- [Selected excerpt]:
"""

Insurer, N.J. medical associations seek solution to surprise out-of-network medical bills

The state’s largest health insurance company and organizations representing doctors and hospitals have held private discussions over the summer about legislation to protect consumers from surprise medical bills. They haven’t hammered out a compromise yet over the toughest issue — how to determine how much to pay a provider who isn’t part of an insurance network — but one participant expressed optimism.

“We’ve had conversations with many key stakeholders, including the Medical Society of New Jersey and the New Jersey Hospital Association,” said Robert Marino, chairman and CEO of Horizon Blue Cross Blue Shield of New Jersey, which covers about half of the state’s insured population, “and I’m hopeful based on how those conversations are going that we might be able to find middle ground.”

A law to solve the vexing problem of high out-of-network bills has long eluded legislators. The Democratic sponsors of the most recent effort were frustrated when their proposal stalled in June.

“I would hope that if we, the medical society and the hospital association can find some common middle ground, that the legislative process becomes a little easier,” Marino said. “I’m cautiously optimistic.”

The proposed legislation aims to protect consumers and limit the fees insurers must pay when care is provided by a doctor or hospital that does not participate in an insurer’s network and demands more than the insurer pays.

A Franklin Lakes woman who had an emergency cesarean section at The Valley Hospital in Ridgewood, for example, was billed $1,852 by the anesthesiologist after her insurer, Cigna, had already paid its standard fee for the care. She went to Valley because both the hospital and her obstetrician were in Cigna’s network, but none of the anesthesiologists affiliated with the hospital accepted Cigna. The anesthesiology practice sued the patient for payment in Bergen County Superior Court, and a decision is pending.

Insurer’s tab

Another situation addressed by the legislation is the cost to an insurance company for emergency care at a hospital that is not part of its network. Under state regulations, the patient can be billed no more than he would have paid at an in-network hospital. But the hospital can bill the patient’s insurance company whatever it wants, and charges at some New Jersey hospitals are among the highest in the nation.

"""

- [Directions]:
(1) According to the article on surprise out-of-network medical bills, about what share of New Jersey's insured population does Horizon Blue Cross Blue Shield of New Jersey cover?
(2) Reproduce the passage of the article on surprise out-of-network medical bills between "A law to solve" and "the insurer pays.", inclusive, swapping in "lawmakers" wherever "legislators" appears.
(3) Pick up the article on surprise out-of-network medical bills after its final sentence and continue writing it.

- [Collected material]:
"""

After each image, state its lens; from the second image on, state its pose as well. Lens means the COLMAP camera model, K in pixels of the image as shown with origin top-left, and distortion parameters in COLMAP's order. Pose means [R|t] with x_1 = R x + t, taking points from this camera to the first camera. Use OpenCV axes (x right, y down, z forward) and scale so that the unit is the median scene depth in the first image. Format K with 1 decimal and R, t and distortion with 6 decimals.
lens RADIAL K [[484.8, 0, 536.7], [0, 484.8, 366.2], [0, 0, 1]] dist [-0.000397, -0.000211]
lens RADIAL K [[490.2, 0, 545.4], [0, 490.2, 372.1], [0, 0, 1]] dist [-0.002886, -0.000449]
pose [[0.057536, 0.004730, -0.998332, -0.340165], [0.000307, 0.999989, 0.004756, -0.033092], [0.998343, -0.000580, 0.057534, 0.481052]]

"""

- [Task results]:
(1) About half of the state's insured population.

(2)
A law to solve the vexing problem of high out-of-network bills has long eluded lawmakers. The Democratic sponsors of the most recent effort were frustrated when their proposal stalled in June.

“I would hope that if we, the medical society and the hospital association can find some common middle ground, that the legislative process becomes a little easier,” Marino said. “I’m cautiously optimistic.”

The proposed legislation aims to protect consumers and limit the fees insurers must pay when care is provided by a doctor or hospital that does not participate in an insurer’s network and demands more than the insurer pays.

(3)
Friday was the deadline set by Assemblyman Craig Coughlin, D-Middlesex, chairman of the Assembly committee that oversees insurance, for comments from various interest groups about the draft legislation. Many comments were received, and they will be analyzed over the next week, said a staffer.

Coughlin and the other sponsors — including state Sen. Joseph Vitale, a Woodbridge Democrat and chairman of the Senate Health Committee, and Assemblymen Gary Schaer of Passaic and Troy Singleton of Mount Laurel, both Democrats — are to meet during the week of Aug. 31 to discuss possible revisions in their bill, called “The Out-of-Network Consumer Protection, Transparency, Cost Containment and Accountability Act.”

Last June, after months of hearings and meetings with various interest groups, the proposed law failed to make it out of committee because of strenuous opposition from doctors and hospitals that said its plan to settle disputed bills through binding arbitration would cause them economic harm.

Marino said that an alternate method of resolving fee disputes — different than baseball arbitration, which the bill initially included — might receive the support of all three groups. In baseball arbitration, the arbitrator chooses one side’s final offer to resolve a claim. Marino recommended “balanced” binding arbitration instead, which would be based on the amount similar claims receive from Medicare and other insurance plans, both in-network and out-of-network.

Mediation alternative

The state medical society, however, said it favored non-binding mediation.

“We prefer that claims be referred, and go through some kind of informed mediation by physicians who know the work — and not just have a lawyer and someone who’s not familiar with clinical medicine look at it,” said Lawrence Downs, the society’s CEO.

Downs said the medical society has long had a voluntary resolution process, adding that professional societies want to help identify physicians whose fees are excessive and encourage them to be more reasonable.

When patients face out-of-network bills, Downs said, the responsibility really lies with insurers who do not offer sufficient payments to doctors to persuade them to join their networks.

“The reason we’re having such a problem fixing the out-of-network problem is that we’re not fixing the in-network problem,” he said. “It’s very difficult to address just this issue. That’s why it’s taking so long.”

Doctors believe that state regulations already do enough to protect consumers, Downs said, and that the proposed legislation is aimed more at protecting insurance companies.

A spokeswoman for the hospital association said the association was not yet prepared to comment on the latest version of the legislation.